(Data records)
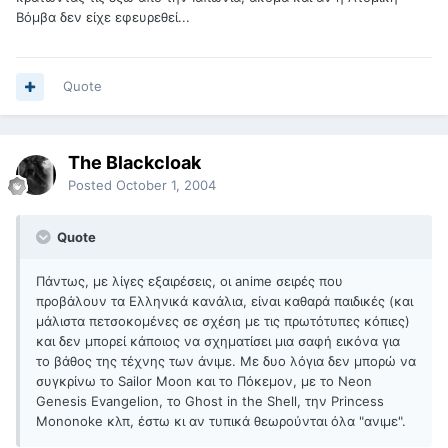
Βόμβα δεν είχε εφευρεθεί...
Quote
The Blackcloak
Posted
October 1, 2004
Quote
Πάντως, με λίγες εξαιρέσεις, οι anime σειρές που
προβάλουν τα Ελληνικά κανάλια, είναι καθαρά παιδικές (και
μάλιστα πετσοκομένες σε σχέση με τις πρωτότυπες κόπιες)
και δεν μπορεί κάποιος να σχηματίσει μια σαφή εικόνα για
το βάθος της τέχνης των άνιμε. Με δυο λόγια δεν μπορώ να
συγκρίνω το Sailor Moon και το Πόκεμον, με το Neon
Genesis Evangelion, το Ghost in the Shell, την Princess
Mononoke κλπ, έστω κι αν τυπικά θεωρούνται όλα "ανιμε".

▶ _EXERCISE_:
Without the pictures, restate each entry exactly.

▶ _TASK SOLUTION_:
Βόμβα δεν είχε εφευρεθεί...
Quote
The Blackcloak
Posted
October 1, 2004
Quote
Πάντως, με λίγες εξαιρέσεις, οι anime σειρές που
προβάλουν τα Ελληνικά κανάλια, είναι καθαρά παιδικές (και
μάλιστα πετσοκομένες σε σχέση με τις πρωτότυπες κόπιες)
και δεν μπορεί κάποιος να σχηματίσει μια σαφή εικόνα για
το βάθος της τέχνης των άνιμε. Με δυο λόγια δεν μπορώ να
συγκρίνω το Sailor Moon και το Πόκεμον, με το Neon
Genesis Evangelion, το Ghost in the Shell, την Princess
Mononoke κλπ, έστω κι αν τυπικά θεωρούνται όλα "ανιμε".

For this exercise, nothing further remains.